WHAT YOU HAVE TO DO -
Output the following lines exactly as they appear, without any changes.

[SOURCE MATERIAL Boundary: Start]

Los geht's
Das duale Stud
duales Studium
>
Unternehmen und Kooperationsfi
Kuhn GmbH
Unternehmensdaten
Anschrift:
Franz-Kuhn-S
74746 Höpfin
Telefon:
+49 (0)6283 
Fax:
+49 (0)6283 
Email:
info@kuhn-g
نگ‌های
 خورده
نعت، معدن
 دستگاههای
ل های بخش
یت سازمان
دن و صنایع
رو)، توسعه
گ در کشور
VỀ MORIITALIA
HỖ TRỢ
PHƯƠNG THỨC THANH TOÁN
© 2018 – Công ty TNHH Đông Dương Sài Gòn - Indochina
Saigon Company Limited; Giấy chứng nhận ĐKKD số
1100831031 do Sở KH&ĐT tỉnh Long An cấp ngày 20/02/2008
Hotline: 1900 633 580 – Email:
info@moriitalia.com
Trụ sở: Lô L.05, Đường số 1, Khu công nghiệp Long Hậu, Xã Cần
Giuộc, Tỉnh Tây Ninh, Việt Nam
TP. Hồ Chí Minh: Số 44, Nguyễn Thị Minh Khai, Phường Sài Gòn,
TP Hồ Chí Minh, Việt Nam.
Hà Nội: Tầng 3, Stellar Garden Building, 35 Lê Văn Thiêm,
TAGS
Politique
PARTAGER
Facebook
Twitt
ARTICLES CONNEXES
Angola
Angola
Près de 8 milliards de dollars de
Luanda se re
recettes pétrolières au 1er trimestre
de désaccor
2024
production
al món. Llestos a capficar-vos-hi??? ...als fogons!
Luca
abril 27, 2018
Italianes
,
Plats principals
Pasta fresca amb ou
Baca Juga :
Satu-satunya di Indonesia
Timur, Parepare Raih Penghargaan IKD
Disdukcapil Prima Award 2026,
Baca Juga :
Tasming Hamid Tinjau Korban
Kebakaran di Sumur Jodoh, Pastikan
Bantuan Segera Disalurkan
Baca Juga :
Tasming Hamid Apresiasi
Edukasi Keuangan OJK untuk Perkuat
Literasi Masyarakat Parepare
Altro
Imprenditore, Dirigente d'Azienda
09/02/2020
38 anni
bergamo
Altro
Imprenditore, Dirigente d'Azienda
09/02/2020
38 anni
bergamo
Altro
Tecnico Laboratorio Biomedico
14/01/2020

[SOURCE MATERIAL Boundary: End]

RESPONSE AREA -
Los geht's
Das duale Stud
duales Studium
>
Unternehmen und Kooperationsfi
Kuhn GmbH
Unternehmensdaten
Anschrift:
Franz-Kuhn-S
74746 Höpfin
Telefon:
+49 (0)6283 
Fax:
+49 (0)6283 
Email:
info@kuhn-g
نگ‌های
 خورده
نعت، معدن
 دستگاههای
ل های بخش
یت سازمان
دن و صنایع
رو)، توسعه
گ در کشور
VỀ MORIITALIA
HỖ TRỢ
PHƯƠNG THỨC THANH TOÁN
© 2018 – Công ty TNHH Đông Dương Sài Gòn - Indochina
Saigon Company Limited; Giấy chứng nhận ĐKKD số
1100831031 do Sở KH&ĐT tỉnh Long An cấp ngày 20/02/2008
Hotline: 1900 633 580 – Email:
info@moriitalia.com
Trụ sở: Lô L.05, Đường số 1, Khu công nghiệp Long Hậu, Xã Cần
Giuộc, Tỉnh Tây Ninh, Việt Nam
TP. Hồ Chí Minh: Số 44, Nguyễn Thị Minh Khai, Phường Sài Gòn,
TP Hồ Chí Minh, Việt Nam.
Hà Nội: Tầng 3, Stellar Garden Building, 35 Lê Văn Thiêm,
TAGS
Politique
PARTAGER
Facebook
Twitt
ARTICLES CONNEXES
Angola
Angola
Près de 8 milliards de dollars de
Luanda se re
recettes pétrolières au 1er trimestre
de désaccor
2024
production
al món. Llestos a capficar-vos-hi??? ...als fogons!
Luca
abril 27, 2018
Italianes
,
Plats principals
Pasta fresca amb ou
Baca Juga :
Satu-satunya di Indonesia
Timur, Parepare Raih Penghargaan IKD
Disdukcapil Prima Award 2026,
Baca Juga :
Tasming Hamid Tinjau Korban
Kebakaran di Sumur Jodoh, Pastikan
Bantuan Segera Disalurkan
Baca Juga :
Tasming Hamid Apresiasi
Edukasi Keuangan OJK untuk Perkuat
Literasi Masyarakat Parepare
Altro
Imprenditore, Dirigente d'Azienda
09/02/2020
38 anni
bergamo
Altro
Imprenditore, Dirigente d'Azienda
09/02/2020
38 anni
bergamo
Altro
Tecnico Laboratorio Biomedico
14/01/2020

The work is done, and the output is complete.